Polychromatic colour maps
While not the focus of SciCM, we include a small set of "jet-like" uniform colour maps. The dynamic range of these colour maps is smaller than the Monochromatic, Bichromatic, and Bichromatic (grey middle point), in an effort to maximise the chroma for all values. These colour maps are best used for colouring markers or lines.
Isoluminant colour maps
The last members of the Miscellaneous set are two isoluminant maps: iso_1 and iso_2. These colour maps offer no change in lightness, hence small fluctuations in value become significantly hard to spot. We highlight this lower of the two following figures, where the only difference between the left and right panels is the addition of small random fluctuations on the right.

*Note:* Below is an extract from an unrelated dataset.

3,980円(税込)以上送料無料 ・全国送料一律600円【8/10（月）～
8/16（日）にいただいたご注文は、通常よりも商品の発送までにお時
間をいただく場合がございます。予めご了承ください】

These colour maps are best used in combination with relief shading, as the fixed lightness of the colour map makes the shading unambiguous. In contrast, colour maps with lightness gradients can become hard to read, as a light area could be either due to the relief shading or a light colour from the map. We demonstrate a worst-case scenario on the left of the figure below, where the chosen colour map makes both shading and colour hard to read. In contrast, the panel on the right highlights the clarity provided by an isoluminant colour map.
While not meant as a guide, the Jupyter notebook used to generate these examples is included in the SciCM repository.